> [Records supplied]:
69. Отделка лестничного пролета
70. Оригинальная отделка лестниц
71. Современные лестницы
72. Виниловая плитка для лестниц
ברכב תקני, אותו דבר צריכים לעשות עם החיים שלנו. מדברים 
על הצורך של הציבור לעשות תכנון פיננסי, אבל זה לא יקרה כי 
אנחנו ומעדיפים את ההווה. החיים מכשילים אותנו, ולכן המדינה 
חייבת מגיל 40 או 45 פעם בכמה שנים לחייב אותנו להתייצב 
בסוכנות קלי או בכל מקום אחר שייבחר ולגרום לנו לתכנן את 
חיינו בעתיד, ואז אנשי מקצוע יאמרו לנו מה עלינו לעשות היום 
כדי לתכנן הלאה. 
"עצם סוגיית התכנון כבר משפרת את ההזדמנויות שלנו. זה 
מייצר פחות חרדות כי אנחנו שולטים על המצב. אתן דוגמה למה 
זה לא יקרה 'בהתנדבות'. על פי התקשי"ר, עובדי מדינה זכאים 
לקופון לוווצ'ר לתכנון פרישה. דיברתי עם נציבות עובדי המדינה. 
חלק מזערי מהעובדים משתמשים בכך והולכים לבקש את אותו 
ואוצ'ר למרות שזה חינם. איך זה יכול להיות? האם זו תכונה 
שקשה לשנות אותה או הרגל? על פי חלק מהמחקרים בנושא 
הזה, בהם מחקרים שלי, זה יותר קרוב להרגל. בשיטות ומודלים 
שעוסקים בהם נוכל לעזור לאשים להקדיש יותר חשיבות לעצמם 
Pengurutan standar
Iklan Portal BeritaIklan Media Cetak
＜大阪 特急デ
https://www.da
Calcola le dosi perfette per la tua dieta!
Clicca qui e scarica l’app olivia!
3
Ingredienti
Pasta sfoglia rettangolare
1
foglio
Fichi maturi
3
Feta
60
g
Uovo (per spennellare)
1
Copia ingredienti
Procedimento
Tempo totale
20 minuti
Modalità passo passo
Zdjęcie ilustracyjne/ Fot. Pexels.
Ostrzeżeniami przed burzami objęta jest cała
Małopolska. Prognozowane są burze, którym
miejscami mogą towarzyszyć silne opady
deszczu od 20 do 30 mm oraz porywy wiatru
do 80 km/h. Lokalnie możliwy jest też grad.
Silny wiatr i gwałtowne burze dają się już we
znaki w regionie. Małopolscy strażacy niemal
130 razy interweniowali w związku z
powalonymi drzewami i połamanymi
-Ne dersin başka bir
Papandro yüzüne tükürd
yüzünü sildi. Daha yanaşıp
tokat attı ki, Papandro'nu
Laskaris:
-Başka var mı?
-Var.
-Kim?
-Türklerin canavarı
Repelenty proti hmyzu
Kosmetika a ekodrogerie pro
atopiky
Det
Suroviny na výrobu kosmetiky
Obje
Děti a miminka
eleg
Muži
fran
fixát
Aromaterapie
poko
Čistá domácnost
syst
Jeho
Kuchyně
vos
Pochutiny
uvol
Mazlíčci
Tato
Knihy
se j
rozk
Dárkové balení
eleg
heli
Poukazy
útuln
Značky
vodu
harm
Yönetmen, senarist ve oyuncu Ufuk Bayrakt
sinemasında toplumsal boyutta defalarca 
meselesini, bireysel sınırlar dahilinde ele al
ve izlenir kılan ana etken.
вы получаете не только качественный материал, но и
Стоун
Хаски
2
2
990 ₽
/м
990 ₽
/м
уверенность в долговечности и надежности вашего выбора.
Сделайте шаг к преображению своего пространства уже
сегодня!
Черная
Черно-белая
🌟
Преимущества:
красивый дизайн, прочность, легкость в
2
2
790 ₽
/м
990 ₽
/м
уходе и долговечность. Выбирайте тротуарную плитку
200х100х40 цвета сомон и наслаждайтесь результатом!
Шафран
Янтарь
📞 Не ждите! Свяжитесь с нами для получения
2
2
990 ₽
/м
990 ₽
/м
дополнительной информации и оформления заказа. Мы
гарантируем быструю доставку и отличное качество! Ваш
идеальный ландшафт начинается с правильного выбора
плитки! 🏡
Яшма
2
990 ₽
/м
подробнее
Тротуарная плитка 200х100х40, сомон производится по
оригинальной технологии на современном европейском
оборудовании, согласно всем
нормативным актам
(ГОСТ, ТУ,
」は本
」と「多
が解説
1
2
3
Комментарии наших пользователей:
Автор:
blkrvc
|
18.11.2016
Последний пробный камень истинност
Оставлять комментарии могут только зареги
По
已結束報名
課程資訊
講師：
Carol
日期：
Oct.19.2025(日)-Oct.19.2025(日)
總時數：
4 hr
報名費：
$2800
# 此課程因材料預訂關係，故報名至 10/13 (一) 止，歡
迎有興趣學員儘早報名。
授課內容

> [Action item]:
Reproduce all of the data above with "Feta" replaced by "Ricotta" and every other part left untouched.

> [Answer area]:
69. Отделка лестничного пролета
70. Оригинальная отделка лестниц
71. Современные лестницы
72. Виниловая плитка для лестниц
ברכב תקני, אותו דבר צריכים לעשות עם החיים שלנו. מדברים 
על הצורך של הציבור לעשות תכנון פיננסי, אבל זה לא יקרה כי 
אנחנו ומעדיפים את ההווה. החיים מכשילים אותנו, ולכן המדינה 
חייבת מגיל 40 או 45 פעם בכמה שנים לחייב אותנו להתייצב 
בסוכנות קלי או בכל מקום אחר שייבחר ולגרום לנו לתכנן את 
חיינו בעתיד, ואז אנשי מקצוע יאמרו לנו מה עלינו לעשות היום 
כדי לתכנן הלאה. 
"עצם סוגיית התכנון כבר משפרת את ההזדמנויות שלנו. זה 
מייצר פחות חרדות כי אנחנו שולטים על המצב. אתן דוגמה למה 
זה לא יקרה 'בהתנדבות'. על פי התקשי"ר, עובדי מדינה זכאים 
לקופון לוווצ'ר לתכנון פרישה. דיברתי עם נציבות עובדי המדינה. 
חלק מזערי מהעובדים משתמשים בכך והולכים לבקש את אותו 
ואוצ'ר למרות שזה חינם. איך זה יכול להיות? האם זו תכונה 
שקשה לשנות אותה או הרגל? על פי חלק מהמחקרים בנושא 
הזה, בהם מחקרים שלי, זה יותר קרוב להרגל. בשיטות ומודלים 
שעוסקים בהם נוכל לעזור לאשים להקדיש יותר חשיבות לעצמם 
Pengurutan standar
Iklan Portal BeritaIklan Media Cetak
＜大阪 特急デ
https://www.da
Calcola le dosi perfette per la tua dieta!
Clicca qui e scarica l’app olivia!
3
Ingredienti
Pasta sfoglia rettangolare
1
foglio
Fichi maturi
3
Ricotta
60
g
Uovo (per spennellare)
1
Copia ingredienti
Procedimento
Tempo totale
20 minuti
Modalità passo passo
Zdjęcie ilustracyjne/ Fot. Pexels.
Ostrzeżeniami przed burzami objęta jest cała
Małopolska. Prognozowane są burze, którym
miejscami mogą towarzyszyć silne opady
deszczu od 20 do 30 mm oraz porywy wiatru
do 80 km/h. Lokalnie możliwy jest też grad.
Silny wiatr i gwałtowne burze dają się już we
znaki w regionie. Małopolscy strażacy niemal
130 razy interweniowali w związku z
powalonymi drzewami i połamanymi
-Ne dersin başka bir
Papandro yüzüne tükürd
yüzünü sildi. Daha yanaşıp
tokat attı ki, Papandro'nu
Laskaris:
-Başka var mı?
-Var.
-Kim?
-Türklerin canavarı
Repelenty proti hmyzu
Kosmetika a ekodrogerie pro
atopiky
Det
Suroviny na výrobu kosmetiky
Obje
Děti a miminka
eleg
Muži
fran
fixát
Aromaterapie
poko
Čistá domácnost
syst
Jeho
Kuchyně
vos
Pochutiny
uvol
Mazlíčci
Tato
Knihy
se j
rozk
Dárkové balení
eleg
heli
Poukazy
útuln
Značky
vodu
harm
Yönetmen, senarist ve oyuncu Ufuk Bayrakt
sinemasında toplumsal boyutta defalarca 
meselesini, bireysel sınırlar dahilinde ele al
ve izlenir kılan ana etken.
вы получаете не только качественный материал, но и
Стоун
Хаски
2
2
990 ₽
/м
990 ₽
/м
уверенность в долговечности и надежности вашего выбора.
Сделайте шаг к преображению своего пространства уже
сегодня!
Черная
Черно-белая
🌟
Преимущества:
красивый дизайн, прочность, легкость в
2
2
790 ₽
/м
990 ₽
/м
уходе и долговечность. Выбирайте тротуарную плитку
200х100х40 цвета сомон и наслаждайтесь результатом!
Шафран
Янтарь
📞 Не ждите! Свяжитесь с нами для получения
2
2
990 ₽
/м
990 ₽
/м
дополнительной информации и оформления заказа. Мы
гарантируем быструю доставку и отличное качество! Ваш
идеальный ландшафт начинается с правильного выбора
плитки! 🏡
Яшма
2
990 ₽
/м
подробнее
Тротуарная плитка 200х100х40, сомон производится по
оригинальной технологии на современном европейском
оборудовании, согласно всем
нормативным актам
(ГОСТ, ТУ,
」は本
」と「多
が解説
1
2
3
Комментарии наших пользователей:
Автор:
blkrvc
|
18.11.2016
Последний пробный камень истинност
Оставлять комментарии могут только зареги
По
已結束報名
課程資訊
講師：
Carol
日期：
Oct.19.2025(日)-Oct.19.2025(日)
總時數：
4 hr
報名費：
$2800
# 此課程因材料預訂關係，故報名至 10/13 (一) 止，歡
迎有興趣學員儘早報名。
授課內容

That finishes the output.